I'm not an expert but i think engineering pc tend to have decent specs, such as huge amount of ram and a quick processors due to the fact they need to carry out simulations etc.
 
I will do on Monday when I pick it up.

Looks like he might get more than he bargained for with his £30 . . . will be a fair upgrade from the 5/6 year old Dell he is using now anyway!
 
It depends on what type of engineering work; I work in laser microengineering and some of our PCs run Labview and thus require a decent amount of RAM + a multi-core processor. Others run Solidworks which require specific graphics cards (not gaming ones - although i think they would still work alright on games) like the nVidia Quadro and ATI FireGL. Finally some run Matlab which wants as much RAM and as fast a processor as you can get. You might even find you have a random PCI card like a NI-DAQ card or something...bonus!

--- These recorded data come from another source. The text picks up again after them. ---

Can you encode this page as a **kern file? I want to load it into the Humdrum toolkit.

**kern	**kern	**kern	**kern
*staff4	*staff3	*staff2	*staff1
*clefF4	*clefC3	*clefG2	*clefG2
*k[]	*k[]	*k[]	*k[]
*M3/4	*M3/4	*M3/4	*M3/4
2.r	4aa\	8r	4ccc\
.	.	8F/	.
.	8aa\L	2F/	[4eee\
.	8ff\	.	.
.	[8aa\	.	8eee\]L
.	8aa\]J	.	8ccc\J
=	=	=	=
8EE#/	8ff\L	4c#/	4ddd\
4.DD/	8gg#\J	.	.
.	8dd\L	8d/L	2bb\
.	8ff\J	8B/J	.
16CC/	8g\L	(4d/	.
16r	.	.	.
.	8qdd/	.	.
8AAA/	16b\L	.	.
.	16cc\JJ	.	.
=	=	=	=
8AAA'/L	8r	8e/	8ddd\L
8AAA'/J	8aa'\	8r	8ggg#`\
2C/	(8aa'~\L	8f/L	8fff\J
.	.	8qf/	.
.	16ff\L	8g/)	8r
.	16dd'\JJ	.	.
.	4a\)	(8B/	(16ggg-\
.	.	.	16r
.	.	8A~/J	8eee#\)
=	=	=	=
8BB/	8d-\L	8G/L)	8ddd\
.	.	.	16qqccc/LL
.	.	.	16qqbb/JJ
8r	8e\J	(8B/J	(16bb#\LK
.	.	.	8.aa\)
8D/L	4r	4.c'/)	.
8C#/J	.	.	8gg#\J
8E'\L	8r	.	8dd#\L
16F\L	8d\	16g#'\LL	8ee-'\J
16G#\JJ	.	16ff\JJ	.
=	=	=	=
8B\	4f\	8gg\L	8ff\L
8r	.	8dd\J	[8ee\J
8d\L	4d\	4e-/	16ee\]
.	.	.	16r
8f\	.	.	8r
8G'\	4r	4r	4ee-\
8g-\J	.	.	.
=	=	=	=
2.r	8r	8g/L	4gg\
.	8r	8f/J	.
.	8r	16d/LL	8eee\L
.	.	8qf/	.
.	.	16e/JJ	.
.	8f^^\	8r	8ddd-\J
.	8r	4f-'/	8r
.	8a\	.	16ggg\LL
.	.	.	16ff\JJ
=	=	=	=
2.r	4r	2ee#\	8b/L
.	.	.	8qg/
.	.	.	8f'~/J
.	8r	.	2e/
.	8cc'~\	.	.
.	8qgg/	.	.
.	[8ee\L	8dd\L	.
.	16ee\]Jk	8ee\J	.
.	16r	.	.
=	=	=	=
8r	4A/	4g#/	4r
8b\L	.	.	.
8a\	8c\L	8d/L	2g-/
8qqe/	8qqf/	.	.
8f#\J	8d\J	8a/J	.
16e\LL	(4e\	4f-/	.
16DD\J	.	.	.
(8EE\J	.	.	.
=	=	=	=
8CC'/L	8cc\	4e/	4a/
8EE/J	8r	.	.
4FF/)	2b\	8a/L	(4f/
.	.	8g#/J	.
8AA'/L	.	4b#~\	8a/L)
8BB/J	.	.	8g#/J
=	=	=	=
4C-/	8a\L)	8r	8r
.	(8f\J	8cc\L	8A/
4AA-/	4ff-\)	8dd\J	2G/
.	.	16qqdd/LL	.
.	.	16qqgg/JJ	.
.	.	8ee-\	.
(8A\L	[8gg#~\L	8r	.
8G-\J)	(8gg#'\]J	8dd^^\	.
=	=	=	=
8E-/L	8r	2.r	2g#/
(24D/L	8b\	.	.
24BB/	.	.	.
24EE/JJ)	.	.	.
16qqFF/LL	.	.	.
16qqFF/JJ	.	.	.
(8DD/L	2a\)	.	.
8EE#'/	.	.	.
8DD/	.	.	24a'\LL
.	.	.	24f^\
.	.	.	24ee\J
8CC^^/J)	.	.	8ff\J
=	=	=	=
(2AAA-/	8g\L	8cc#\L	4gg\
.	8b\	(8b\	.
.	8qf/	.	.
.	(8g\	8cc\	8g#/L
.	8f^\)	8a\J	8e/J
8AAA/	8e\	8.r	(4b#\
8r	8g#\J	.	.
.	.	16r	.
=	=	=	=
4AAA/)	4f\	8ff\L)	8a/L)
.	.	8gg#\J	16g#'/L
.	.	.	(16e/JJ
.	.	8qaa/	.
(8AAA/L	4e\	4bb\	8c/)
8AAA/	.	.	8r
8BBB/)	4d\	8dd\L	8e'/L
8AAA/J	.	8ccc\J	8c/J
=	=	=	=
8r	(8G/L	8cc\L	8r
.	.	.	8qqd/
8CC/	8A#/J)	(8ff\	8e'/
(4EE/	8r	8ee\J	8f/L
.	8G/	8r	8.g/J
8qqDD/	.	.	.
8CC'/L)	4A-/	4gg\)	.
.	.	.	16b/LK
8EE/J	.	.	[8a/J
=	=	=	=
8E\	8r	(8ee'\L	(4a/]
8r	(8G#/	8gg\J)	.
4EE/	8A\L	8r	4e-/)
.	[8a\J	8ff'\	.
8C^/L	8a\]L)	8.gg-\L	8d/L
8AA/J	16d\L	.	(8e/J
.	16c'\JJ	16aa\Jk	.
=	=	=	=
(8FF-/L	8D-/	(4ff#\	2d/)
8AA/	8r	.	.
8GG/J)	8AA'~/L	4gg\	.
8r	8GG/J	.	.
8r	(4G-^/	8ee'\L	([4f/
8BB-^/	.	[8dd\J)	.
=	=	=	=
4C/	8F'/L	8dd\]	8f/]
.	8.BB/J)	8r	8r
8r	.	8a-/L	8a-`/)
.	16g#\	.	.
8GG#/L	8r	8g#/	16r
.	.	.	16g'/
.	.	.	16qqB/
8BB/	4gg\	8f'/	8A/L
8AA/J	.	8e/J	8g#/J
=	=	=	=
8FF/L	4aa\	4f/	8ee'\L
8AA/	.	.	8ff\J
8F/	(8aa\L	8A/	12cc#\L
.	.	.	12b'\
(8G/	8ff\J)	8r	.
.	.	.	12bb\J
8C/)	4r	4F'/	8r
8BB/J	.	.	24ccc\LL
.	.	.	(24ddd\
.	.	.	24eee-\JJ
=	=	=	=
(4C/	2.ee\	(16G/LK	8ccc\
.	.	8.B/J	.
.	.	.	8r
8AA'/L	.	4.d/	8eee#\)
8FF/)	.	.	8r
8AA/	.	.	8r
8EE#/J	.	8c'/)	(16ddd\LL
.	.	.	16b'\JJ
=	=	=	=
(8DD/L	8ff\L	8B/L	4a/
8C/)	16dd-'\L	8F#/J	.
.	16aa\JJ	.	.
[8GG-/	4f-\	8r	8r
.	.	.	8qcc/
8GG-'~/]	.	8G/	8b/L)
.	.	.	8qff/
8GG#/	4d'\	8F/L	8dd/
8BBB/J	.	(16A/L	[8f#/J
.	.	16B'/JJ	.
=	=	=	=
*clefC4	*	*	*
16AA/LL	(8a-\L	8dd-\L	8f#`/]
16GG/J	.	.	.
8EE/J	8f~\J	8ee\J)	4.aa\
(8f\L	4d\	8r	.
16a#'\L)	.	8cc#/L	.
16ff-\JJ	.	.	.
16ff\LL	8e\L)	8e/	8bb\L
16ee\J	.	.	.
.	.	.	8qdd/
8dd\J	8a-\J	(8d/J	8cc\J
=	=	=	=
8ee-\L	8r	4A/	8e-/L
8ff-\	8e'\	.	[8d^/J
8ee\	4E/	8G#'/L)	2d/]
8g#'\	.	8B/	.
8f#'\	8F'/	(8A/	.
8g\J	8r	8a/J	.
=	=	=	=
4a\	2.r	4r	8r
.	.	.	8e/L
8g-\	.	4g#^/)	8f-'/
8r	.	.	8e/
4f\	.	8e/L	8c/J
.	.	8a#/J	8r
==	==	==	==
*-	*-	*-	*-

In any case £30 sounds a total bargain. Enjoy!
 
Is it wrong that I am a little excited to see what the luck of the draw gives, even though I will never use the thing?! lol

I am considering taking the monitor and using it as a second monitor so I don't have to minimise games to pay the GF some attention on MSN :D
 
Our auto cad computers at work should be pretty powerful but arn't (tight ghets) :D

Few of the pc's had old AMD fx single core processors and ATi cards. Either way a bargain at £30 even if it is just used for surfing etc.
 
I had a look when I got it and it has 2x Xenon processors, 1.6ghz dual core and there is 2 processors with 4gb of RAM so I am sure it will suffice for his web surfing and online poker lol.

The graphics card that was in it was some kind of Nvidea quatro? As I was installing windows on his PC my new one decided to turn off and refuse to play anymore!! so I didn't spend too much time on his PC needless to say!
 
No can do I am afraid :( only one per employee and I only bothered getting one because the old man was moaning about his being old and slow now lol
 
So my question is . . . do PCs used for engineering purposes, like 3D design and such need to be as powerful as a higher end gaming machine?

Yes and no - if it's properly high end then it will have a Quadro or something in it which is fantastically powerful at rendering and not so useful at gaming :p

Can't go too wrong for £30 though - even a standard desktop PC with 4gb of RAM in it can't be too shabby!
 
I had a look when I got it and it has 2x Xenon processors, 1.6ghz dual core and there is 2 processors with 4gb of RAM so I am sure it will suffice for his web surfing and online poker lol.

The graphics card that was in it was some kind of Nvidea quatro? As I was installing windows on his PC my new one decided to turn off and refuse to play anymore!! so I didn't spend too much time on his PC needless to say!

very lucky to get components that good! :D
 
get him a £30 pentium 4 off gumtree and that. 2x xenons and that card are going to be thirsty, and that psu will be probably loud including the fans. (check what make and age the psu is)
 
It was £30 because everything has a value to an accountant ;). Its seen as reasonable, they don't actually have to day what they sold you, just an 'office pc'.

uck of the draw, you got a decent one for it!